Furthermore, the ethical implications may be different depending on whether the impact on types B, C or D is positive or negative, and also whether the impact on utility is monetary or non-monetary, which would increase the total number of types to 9.

I don’t know whether I, the authors or both of us are right, but there’s one thing we can agree on. One nudge isn’t necessarily as ethical as the next, so we need better ways of defining behavioural interventions.

DOI: 10.6084/m9.figshare.1232109

The economics of the ‘nudge’: Why the UK government’s new public health policy won’t work

The UK Government recently announced its plans for “Public Health England”, with ‘nudging’ high on the agenda. What the government considers a ‘nudge’ is unclear, though it seems to mean giving people the opportunity to improve their own health.
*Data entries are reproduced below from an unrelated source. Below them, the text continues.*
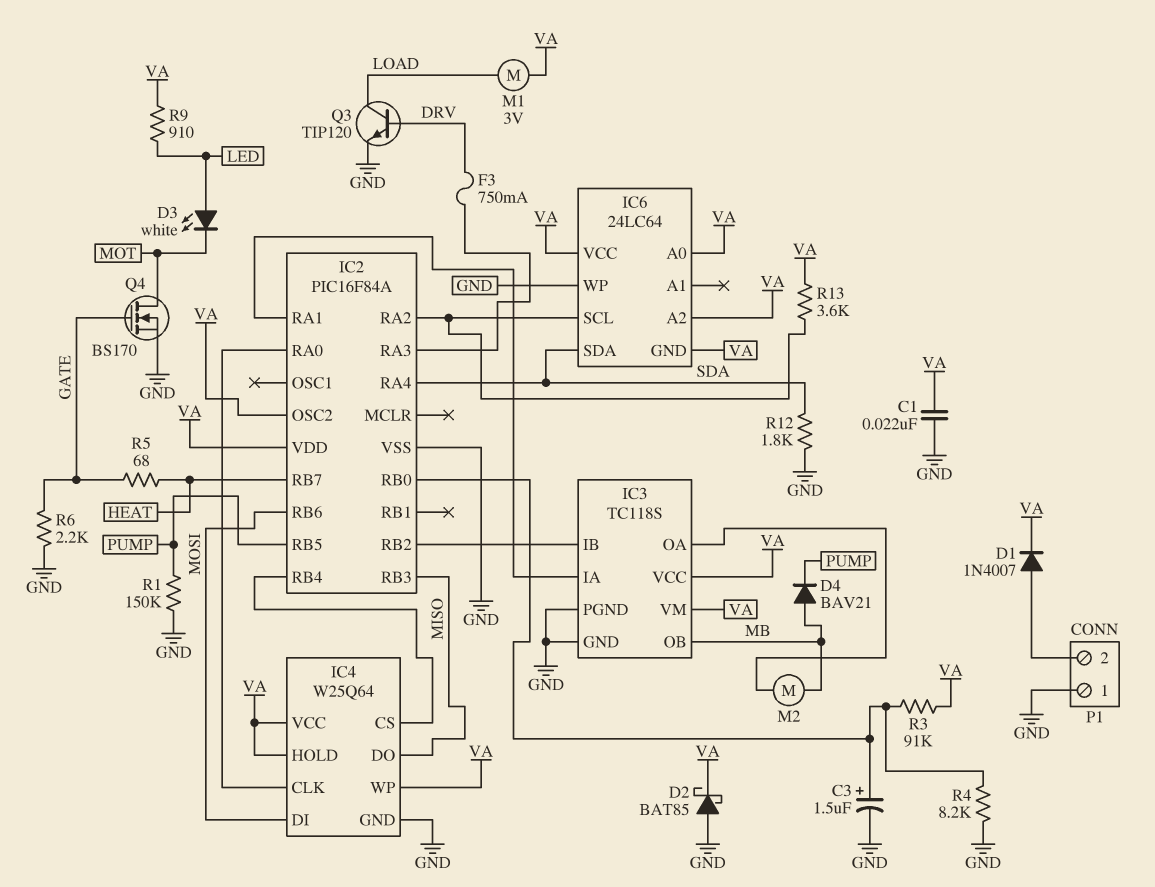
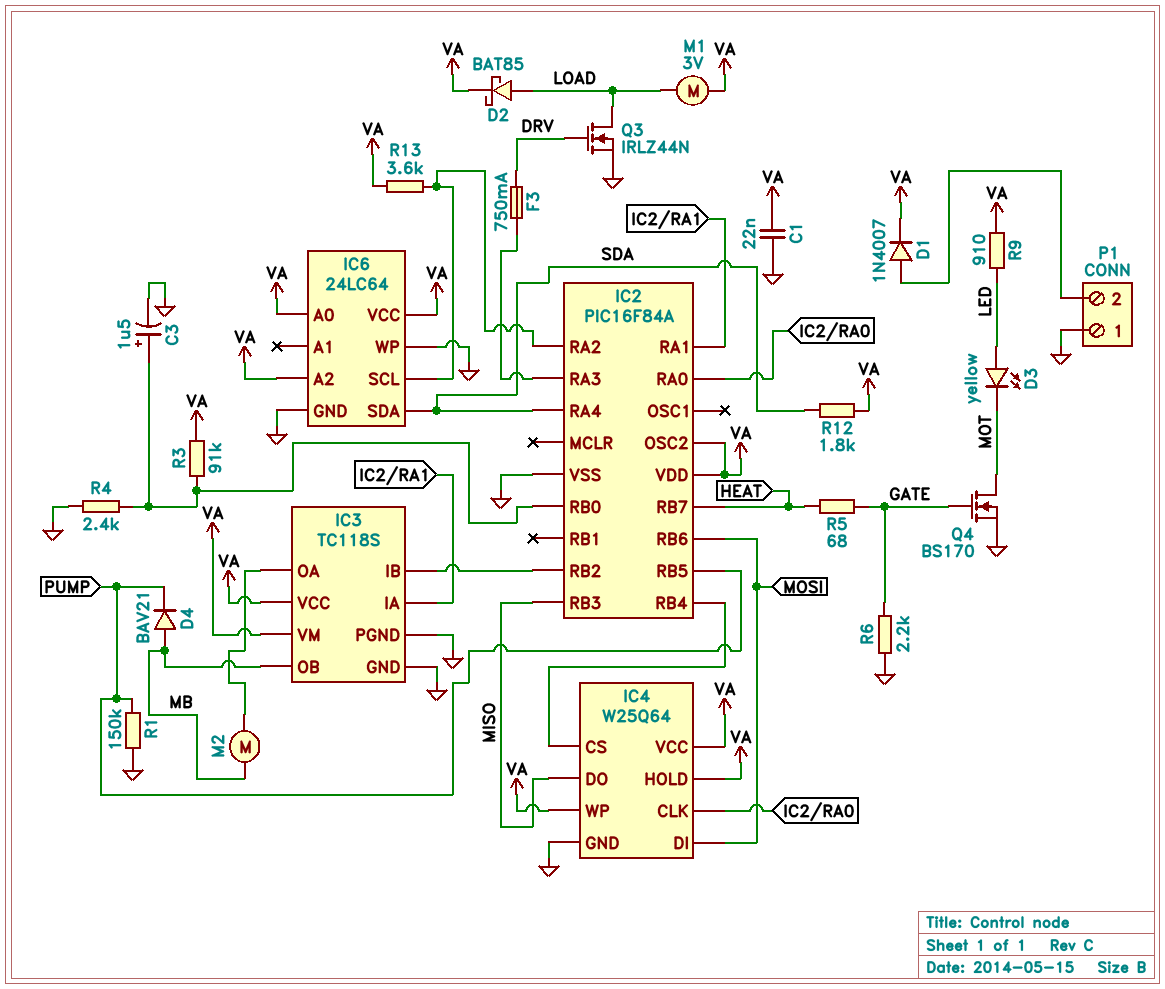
D2: schottky BAT85 (A GND, K VA) -> schottky BAT85 (A LOAD, K VA)
D3: LED white (A LED, K MOT) -> LED yellow (A LED, K MOT)
IC6 pin GND: VA -> GND
Q3: NPN TIP120 (B DRV, C LOAD, E GND) -> NMOS IRLZ44N (G DRV, D LOAD, S GND)
R4: 8.2k (GND, IC2/RB0) -> 2.4k (GND, IC2/RB0)
R12: 1.8k (GND, SDA) -> 1.8k (SDA, VA)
Here’s why I think this is a flawed policy.

As a recent BMJ article pointed out, there appear to be many more ‘nudges’ in the opposite direction. As long as private companies are allowed to push their delicious fatty foods and cigarettes with all the marketing that they desire, it seems that any government ‘nudge’ will be overshadowed. In the UK, the total value of tobacco sales alone was £11.3 billion, while the government suggests a figure of just £4 billion to be ring-fenced for the new public health service. True, Public Health England will be able to spend almost all of this money on ‘nudging’, but with Diageo (the world’s biggest spirit maker) alone pulling in revenue of £7.1 billion and profits of £1.6 billion in 2010/11, it’s hard to see how a measly £4 billion could counteract the industries’ marketing ‘nudges’.

This doesn’t even take in to account the utility individuals gain from scoffing that 3rd bag of Walkers, or guzzling that penultimate pint of cheap lager at last orders. Nor does it take in to account the fact that you really can’t be bothered using that new-cycle-path-shaped ‘nudge’ to get to work tomorrow, or the fact that you’ll have to sacrifice an hour of your valuable leisure time to take your kid to that new playground. Nor does it take in to account the fact that you don’t even have a bike, and you’re too drunk to even notice the ‘nudge’ on that second bottle that says “the average British drinker drinks one glass of wine a night”.
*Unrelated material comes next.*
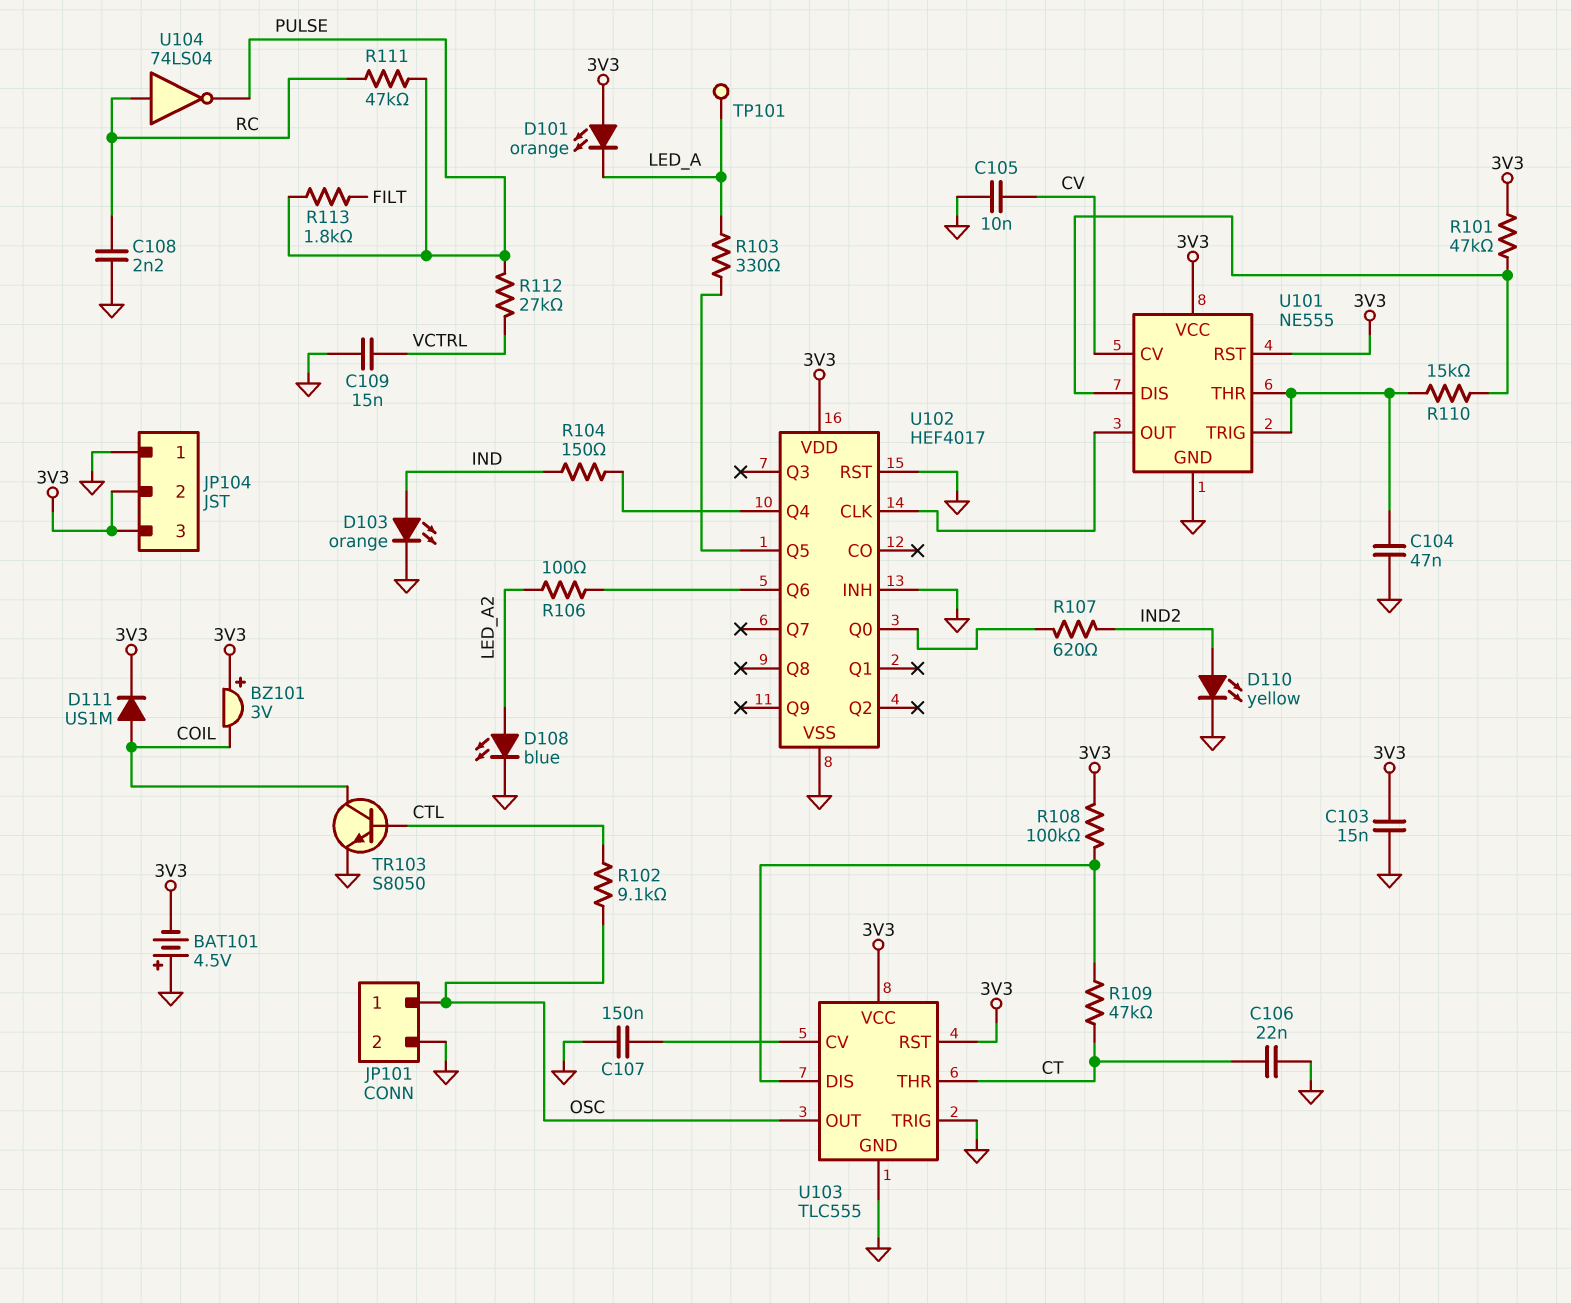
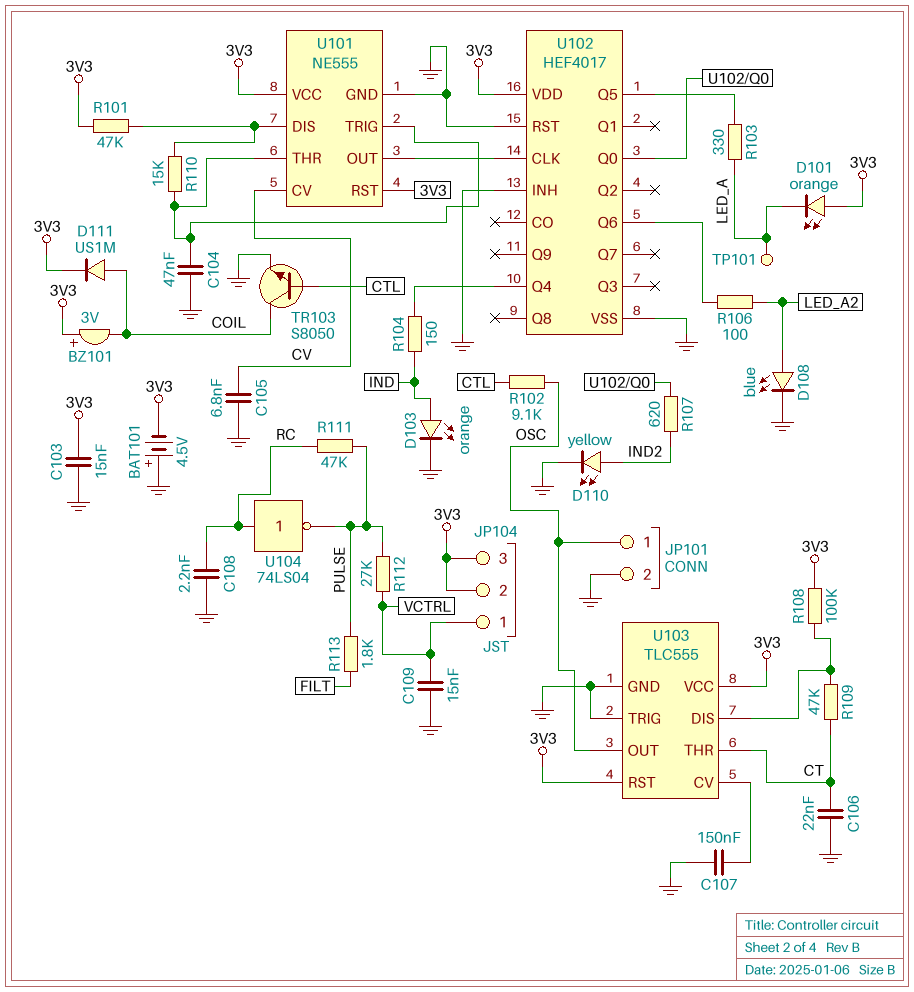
C105: 10nF (CV, GND) -> 6.8nF (CV, GND)
JP104 pin 1: GND -> VCTRL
To be fair, I know very little about behavioural economics, and I have not read “Nudge” (though I will). However, my understanding of compensating and equivalent variations tells me that people are going to need some hard-cash-value incentives or disincentives to have them change their behaviour; either that or regulatory restrictions.

So, where does the ‘nudge’ stand in relation to health economics? Is it something that we should be harnessing? Will anybody be trying to evaluate the QALY loss or gain from particular ‘nudges’? Surely we should, otherwise we might be getting ‘nudged’ into accepting a policy that currently has almost no empirical support.